• ASSIGNED TASK:
The answer must be an exact restatement of all the data.

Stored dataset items
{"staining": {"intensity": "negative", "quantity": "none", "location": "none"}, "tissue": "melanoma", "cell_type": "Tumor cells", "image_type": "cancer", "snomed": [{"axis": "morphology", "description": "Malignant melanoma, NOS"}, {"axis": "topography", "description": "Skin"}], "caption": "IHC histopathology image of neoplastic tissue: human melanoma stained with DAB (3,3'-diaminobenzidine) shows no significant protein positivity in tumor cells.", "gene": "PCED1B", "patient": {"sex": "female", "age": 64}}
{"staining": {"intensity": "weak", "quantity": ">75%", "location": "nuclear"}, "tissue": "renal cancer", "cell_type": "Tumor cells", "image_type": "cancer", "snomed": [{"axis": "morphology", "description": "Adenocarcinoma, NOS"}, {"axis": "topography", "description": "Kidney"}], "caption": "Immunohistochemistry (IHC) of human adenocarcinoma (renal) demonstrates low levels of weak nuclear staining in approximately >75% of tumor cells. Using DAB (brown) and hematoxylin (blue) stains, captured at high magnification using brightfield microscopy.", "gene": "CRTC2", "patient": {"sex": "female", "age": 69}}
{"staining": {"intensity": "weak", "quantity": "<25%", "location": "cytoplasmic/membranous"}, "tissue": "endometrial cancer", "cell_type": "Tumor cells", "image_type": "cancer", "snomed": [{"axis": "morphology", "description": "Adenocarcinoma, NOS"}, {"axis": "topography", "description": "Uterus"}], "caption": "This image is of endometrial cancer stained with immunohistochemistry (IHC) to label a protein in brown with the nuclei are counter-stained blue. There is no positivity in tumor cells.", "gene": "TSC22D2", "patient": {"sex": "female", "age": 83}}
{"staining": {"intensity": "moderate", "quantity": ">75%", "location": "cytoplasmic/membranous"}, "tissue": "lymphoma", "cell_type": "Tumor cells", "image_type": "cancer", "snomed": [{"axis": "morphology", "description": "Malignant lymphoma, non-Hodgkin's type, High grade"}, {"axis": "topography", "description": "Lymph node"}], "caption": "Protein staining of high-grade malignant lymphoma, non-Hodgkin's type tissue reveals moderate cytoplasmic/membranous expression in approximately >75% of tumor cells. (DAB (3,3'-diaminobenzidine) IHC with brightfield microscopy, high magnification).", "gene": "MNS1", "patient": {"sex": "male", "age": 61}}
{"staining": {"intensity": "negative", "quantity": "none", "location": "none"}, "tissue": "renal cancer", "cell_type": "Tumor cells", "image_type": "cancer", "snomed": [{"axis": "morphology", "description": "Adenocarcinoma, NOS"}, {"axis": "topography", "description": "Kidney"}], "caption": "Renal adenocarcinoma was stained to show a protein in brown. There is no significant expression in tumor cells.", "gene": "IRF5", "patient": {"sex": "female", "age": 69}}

• RESULT OF THE EXERCISE:
{"staining": {"intensity": "negative", "quantity": "none", "location": "none"}, "tissue": "melanoma", "cell_type": "Tumor cells", "image_type": "cancer", "snomed": [{"axis": "morphology", "description": "Malignant melanoma, NOS"}, {"axis": "topography", "description": "Skin"}], "caption": "IHC histopathology image of neoplastic tissue: human melanoma stained with DAB (3,3'-diaminobenzidine) shows no significant protein positivity in tumor cells.", "gene": "PCED1B", "patient": {"sex": "female", "age": 64}}
{"staining": {"intensity": "weak", "quantity": ">75%", "location": "nuclear"}, "tissue": "renal cancer", "cell_type": "Tumor cells", "image_type": "cancer", "snomed": [{"axis": "morphology", "description": "Adenocarcinoma, NOS"}, {"axis": "topography", "description": "Kidney"}], "caption": "Immunohistochemistry (IHC) of human adenocarcinoma (renal) demonstrates low levels of weak nuclear staining in approximately >75% of tumor cells. Using DAB (brown) and hematoxylin (blue) stains, captured at high magnification using brightfield microscopy.", "gene": "CRTC2", "patient": {"sex": "female", "age": 69}}
{"staining": {"intensity": "weak", "quantity": "<25%", "location": "cytoplasmic/membranous"}, "tissue": "endometrial cancer", "cell_type": "Tumor cells", "image_type": "cancer", "snomed": [{"axis": "morphology", "description": "Adenocarcinoma, NOS"}, {"axis": "topography", "description": "Uterus"}], "caption": "This image is of endometrial cancer stained with immunohistochemistry (IHC) to label a protein in brown with the nuclei are counter-stained blue. There is no positivity in tumor cells.", "gene": "TSC22D2", "patient": {"sex": "female", "age": 83}}
{"staining": {"intensity": "moderate", "quantity": ">75%", "location": "cytoplasmic/membranous"}, "tissue": "lymphoma", "cell_type": "Tumor cells", "image_type": "cancer", "snomed": [{"axis": "morphology", "description": "Malignant lymphoma, non-Hodgkin's type, High grade"}, {"axis": "topography", "description": "Lymph node"}], "caption": "Protein staining of high-grade malignant lymphoma, non-Hodgkin's type tissue reveals moderate cytoplasmic/membranous expression in approximately >75% of tumor cells. (DAB (3,3'-diaminobenzidine) IHC with brightfield microscopy, high magnification).", "gene": "MNS1", "patient": {"sex": "male", "age": 61}}
{"staining": {"intensity": "negative", "quantity": "none", "location": "none"}, "tissue": "renal cancer", "cell_type": "Tumor cells", "image_type": "cancer", "snomed": [{"axis": "morphology", "description": "Adenocarcinoma, NOS"}, {"axis": "topography", "description": "Kidney"}], "caption": "Renal adenocarcinoma was stained to show a protein in brown. There is no significant expression in tumor cells.", "gene": "IRF5", "patient": {"sex": "female", "age": 69}}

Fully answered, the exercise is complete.